Unfortunately, since Hudson had to pass on the pre-seed entrepreneurs to look for companies that were further along, he didn’t know of a trusted place to send them to get the funding they needed to scale their businesses. In his mind, this presented an opportunity.

What if he created his own fund that invested in the very entrepreneurs he had to pass on at Uncork Capital?

As he explained it: “If I like the work, and everyone else has migrated away from it, maybe I should be doing the work.”

After a year of contemplating the idea, Hudson decided to take the plunge.

In 2015, leveraging everything he had learned over the years, Hudson founded Precursor Ventures with a premise that all entrepreneurs, regardless of background, benefit from having an investor help them scale and grow their company from the very beginning.

To date, the venture capital firm has invested in 200 companies over 340 founders in industries such as consumer tech, education, and fintech.

Keep Moving

Martin Luther King Jr. once said, “If you can’t fly, then run.
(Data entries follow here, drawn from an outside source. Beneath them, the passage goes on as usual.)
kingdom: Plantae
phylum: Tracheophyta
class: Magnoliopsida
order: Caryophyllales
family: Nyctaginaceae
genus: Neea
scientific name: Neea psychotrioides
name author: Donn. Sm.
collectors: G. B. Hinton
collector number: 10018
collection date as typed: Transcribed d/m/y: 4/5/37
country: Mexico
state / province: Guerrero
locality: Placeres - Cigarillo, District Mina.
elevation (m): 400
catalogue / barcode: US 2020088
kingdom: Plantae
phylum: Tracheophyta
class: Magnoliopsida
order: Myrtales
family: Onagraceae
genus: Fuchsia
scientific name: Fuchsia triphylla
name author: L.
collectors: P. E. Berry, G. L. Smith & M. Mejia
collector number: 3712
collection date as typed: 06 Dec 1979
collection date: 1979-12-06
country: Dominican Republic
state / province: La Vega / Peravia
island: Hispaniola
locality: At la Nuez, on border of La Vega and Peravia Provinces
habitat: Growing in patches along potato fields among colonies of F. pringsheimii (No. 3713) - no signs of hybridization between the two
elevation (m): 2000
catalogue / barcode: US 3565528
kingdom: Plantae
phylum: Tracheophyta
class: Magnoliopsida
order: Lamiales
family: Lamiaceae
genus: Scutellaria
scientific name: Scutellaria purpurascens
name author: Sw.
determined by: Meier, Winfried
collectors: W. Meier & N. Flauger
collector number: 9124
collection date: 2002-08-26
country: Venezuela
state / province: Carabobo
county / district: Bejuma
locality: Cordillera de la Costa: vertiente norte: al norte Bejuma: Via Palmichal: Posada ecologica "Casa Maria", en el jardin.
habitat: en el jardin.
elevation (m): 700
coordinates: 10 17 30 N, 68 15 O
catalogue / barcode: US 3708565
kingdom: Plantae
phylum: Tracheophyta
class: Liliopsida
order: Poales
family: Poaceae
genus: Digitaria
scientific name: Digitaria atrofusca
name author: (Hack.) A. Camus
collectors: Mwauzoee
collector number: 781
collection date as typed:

If you can’t run, then walk. If you can’t walk, then crawl. But by all means, keep moving.”

Throughout his journey, Hudson’s knack for taking calculated risks ended up either giving him valuable experience or unlocking new opportunities–many times both.

His propensity to try new things was instrumental in guiding him to a path that matched his skill set and eagerness to make an impact by helping ambitious entrepreneurs from day one of their own journeys.

What Hudson’s story illustrates is that the old saying is true, success is never a straight line.